In-Person Viewing by Appointment: Saturday, October 17, 2020, 2:00 PM – 5:00 PM (PST). Sign up here: https://calendly.com/bggallery/double-optic
Virtual Reception: Saturday October 17, 2020, 5:00 PM – 6:00 PM (PST). Join via zoom: https://zoom.us/j/7529564029
bG Gallery is proud to announce Double Optic: Ivan Butorac and Yaron Dotan. Both artists create optical works that overcome the constraints of abstraction but serve two different purposes and perspectives. Dotan creates hidden optical images based on cognitive neuroscience perception processes, which he then uses to understand and dismantle social and psychological constructs. Butorac’s practice begins with a representational photograph, which is then sliced apart into geometric slivers and rearranged to create heightened perceptual impact.
Join bG Gallery and artists Ivan Butorac and Yaron Dotan for a live and virtual opening reception from the gallery Saturday, October 17, 2020, 2-6pm. Butorac and Dotan will speak with bG about the work included in the show and answer questions. In the interest of maintaining COVID safety protocols, the show launch will be open by appointment only in groups of 6 or less from 2-5pm so that guests might enjoy refreshments, chat with the artists, and see the work in person safely and then be followed by a virtual reception 5-6pm.
About Ivan Butorac
“Love for art started at an early age,” Butorac says, “I remember coming home from school with friends and their reaction after seeing my parents’ art that was everywhere in the house, they loved it, it was almost magical. I discovered the power art and colors have on human emotion and mood.” he goes on to explain his practice, stating, “[art is] the discovery of one’s own possibilities. It’s about freedom, self-expression and following your interests, and going beyond the rational mind, the ego. It’s about bringing people together. . . I am interested in bringing light into the world
Ivan Butorac attempts to see an object and then to recreate it in the liminal space between meaning and meaninglessness, abstraction and figuration, reality and imagination.
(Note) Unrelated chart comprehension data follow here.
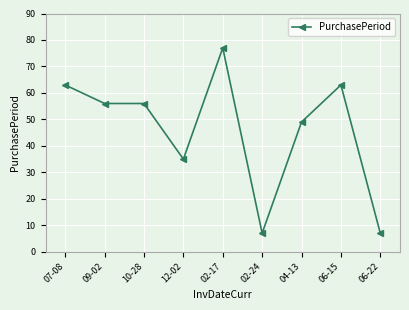

What is the greatest value displayed?

77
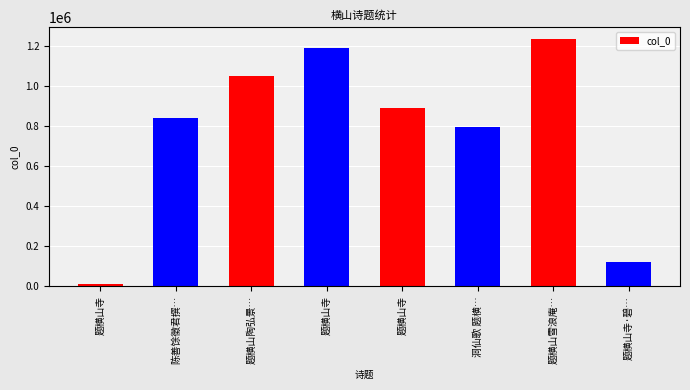

List the labels in order of value, largest first.

题横山雪浪庵…, 题横山寺, 题横山陶弘景…, 题横山寺, 陈善馀徵君撰…, 洞仙歌 题横…, 题横山寺·碧…, 题横山寺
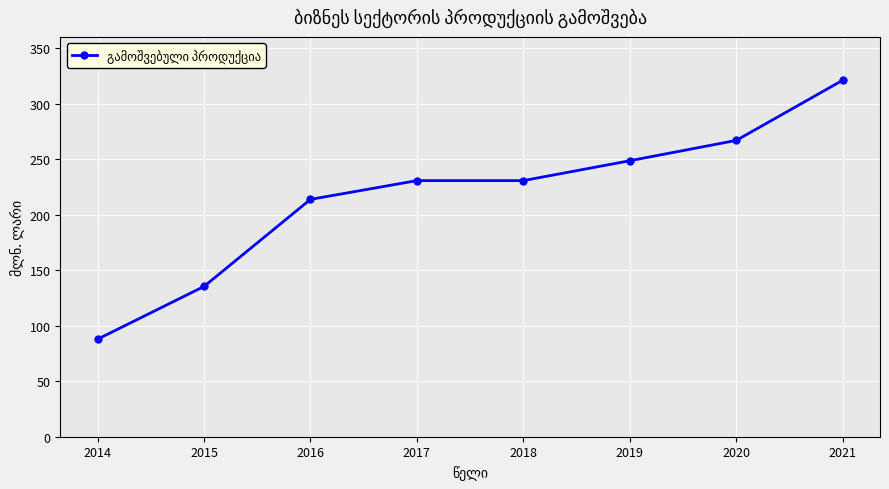

Which label corresponds to the largest value in the chart?

2021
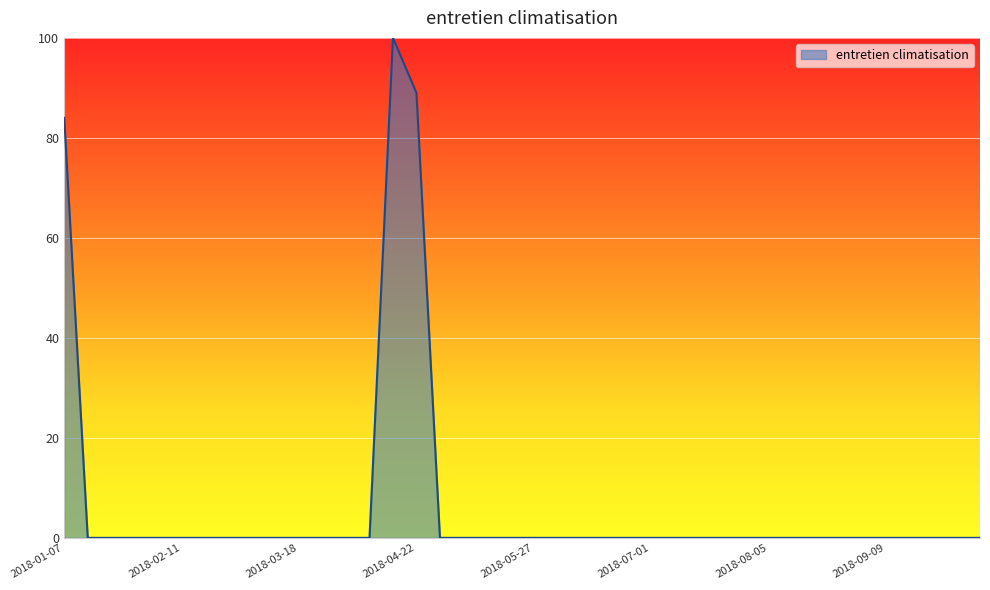

What is the maximum value shown in the chart?

100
He concerns his work with the questions it creates, rather than the message it may convey. “What does this look like?”, “Does it remind me of something?”, and “How does this make me feel?” are often Butorac’s primary preoccupations. In centering himself within the discourse and dialogue his work provokes, he opens his work to his viewers and gives them the space and freedom to make discoveries therein.